Record excerpts:
►

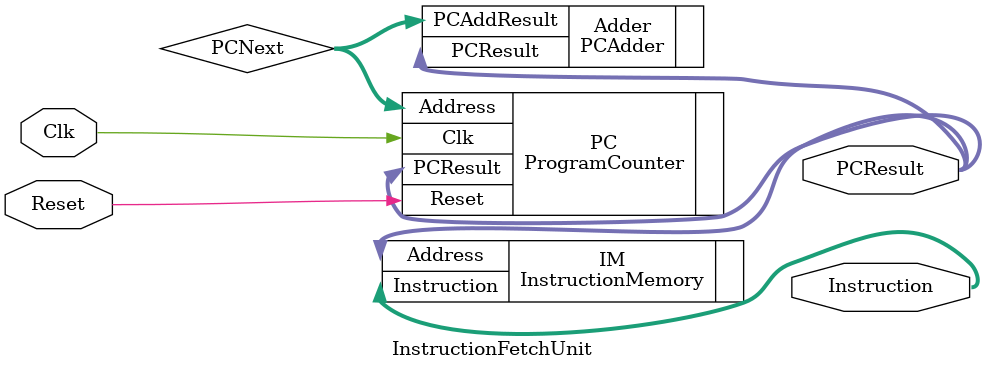
<source format=v>
`timescale 1ns / 1ps

module InstructionFetchUnit(
    output [31:0] Instruction,  // 32-bit output instruction from the instruction memory
    output [31:0] PCResult,     // 32-bit output PCResult from the program counter
    input Reset,                // 1-bit input reset signal
    input Clk                   // Input clock signal
);

    wire [31:0] PCNext;          // Wire to connect the output of PCAdder to the input of ProgramCounter

    // Instantiate the ProgramCounter module
    ProgramCounter PC(
        .Address(PCNext), 
        .PCResult(PCResult), 
        .Reset(Reset), 
        .Clk(Clk)
    );

    // Instantiate the PCAdder module
    PCAdder Adder(
        .PCResult(PCResult), 
        .PCAddResult(PCNext)
    );

    // Instantiate the InstructionMemory module
    InstructionMemory IM(
        .Address(PCResult), 
        .Instruction(Instruction)
    );

endmodule
</source>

◄

Assignment:
Set the pictures aside and transcribe the data above exactly.

Answer to this exercise:
<source format=v>
`timescale 1ns / 1ps

module InstructionFetchUnit(
    output [31:0] Instruction,  // 32-bit output instruction from the instruction memory
    output [31:0] PCResult,     // 32-bit output PCResult from the program counter
    input Reset,                // 1-bit input reset signal
    input Clk                   // Input clock signal
);

    wire [31:0] PCNext;          // Wire to connect the output of PCAdder to the input of ProgramCounter

    // Instantiate the ProgramCounter module
    ProgramCounter PC(
        .Address(PCNext), 
        .PCResult(PCResult), 
        .Reset(Reset), 
        .Clk(Clk)
    );

    // Instantiate the PCAdder module
    PCAdder Adder(
        .PCResult(PCResult), 
        .PCAddResult(PCNext)
    );

    // Instantiate the InstructionMemory module
    InstructionMemory IM(
        .Address(PCResult), 
        .Instruction(Instruction)
    );

endmodule
</source>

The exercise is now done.